=== Section Start ===

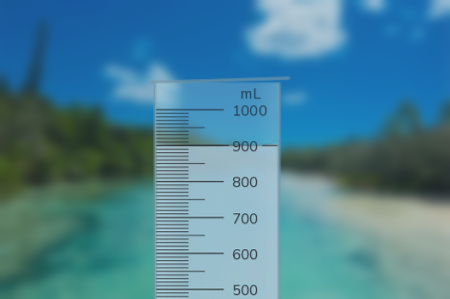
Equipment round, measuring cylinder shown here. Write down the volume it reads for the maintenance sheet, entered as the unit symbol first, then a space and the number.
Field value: mL 900
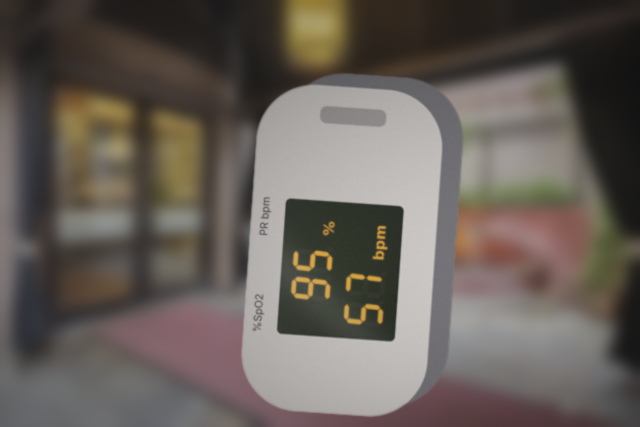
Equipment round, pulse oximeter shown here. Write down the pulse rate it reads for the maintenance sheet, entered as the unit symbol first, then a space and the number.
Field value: bpm 57
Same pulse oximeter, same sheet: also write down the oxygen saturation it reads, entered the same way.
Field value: % 95
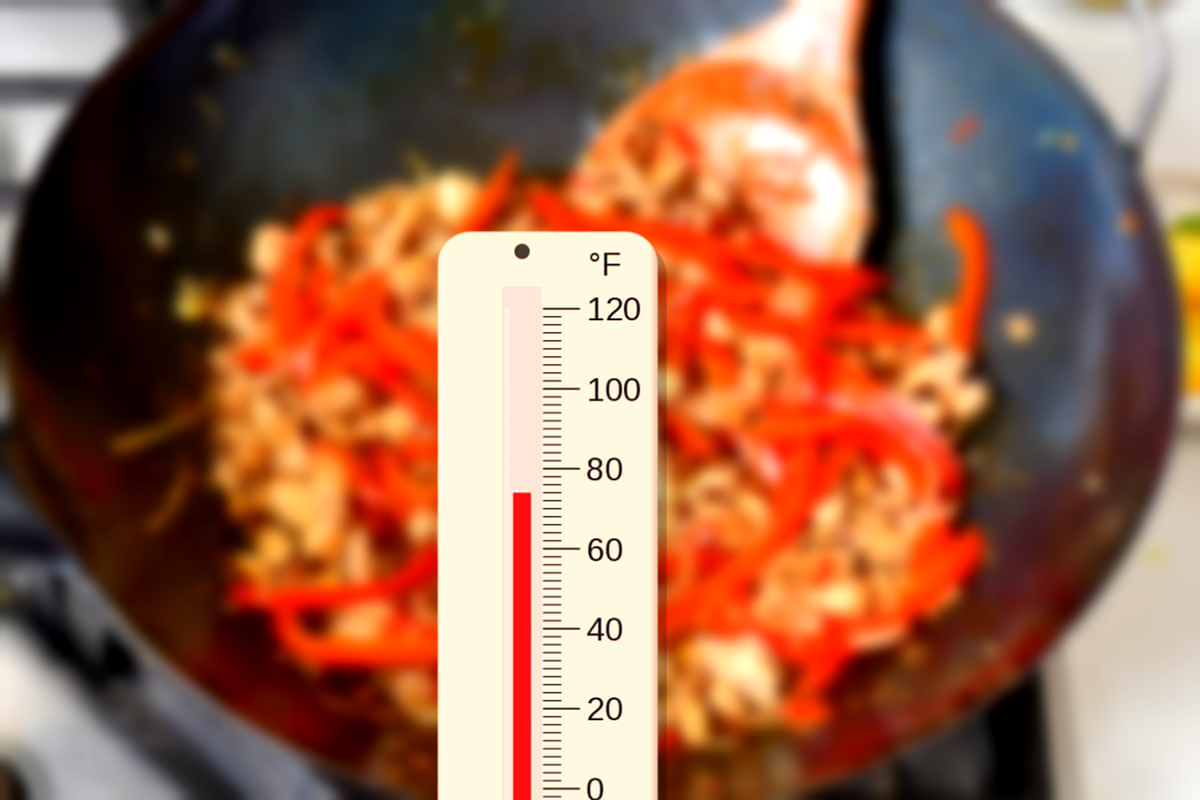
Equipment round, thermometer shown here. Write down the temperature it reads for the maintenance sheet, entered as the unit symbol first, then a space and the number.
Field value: °F 74
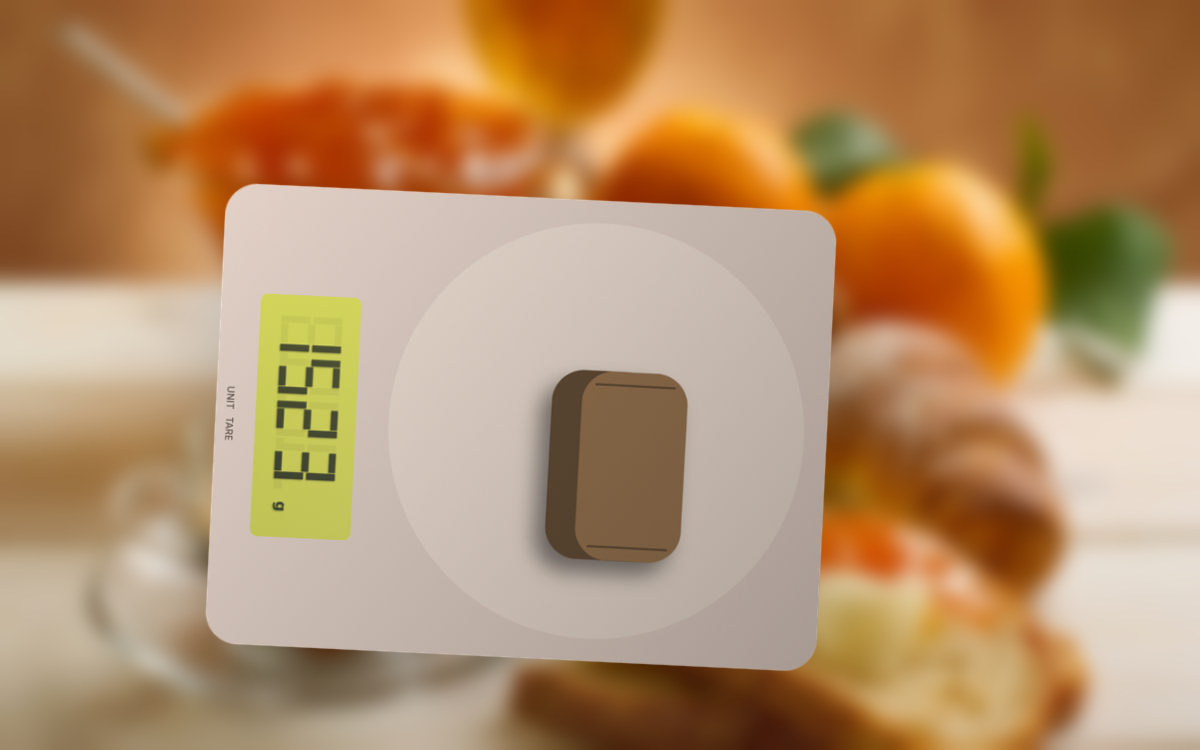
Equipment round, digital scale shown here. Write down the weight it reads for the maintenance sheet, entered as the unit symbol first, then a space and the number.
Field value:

=== Section End ===

=== Exercise aim ===
Pull out every line in the records above that contains the string "pulse" and copy each one out in full. Treat case as significant when matching.

=== Output of the task ===
Equipment round, pulse oximeter shown here. Write down the pulse rate it reads for the maintenance sheet, entered as the unit symbol first, then a space and the number.
Same pulse oximeter, same sheet: also write down the oxygen saturation it reads, entered the same way.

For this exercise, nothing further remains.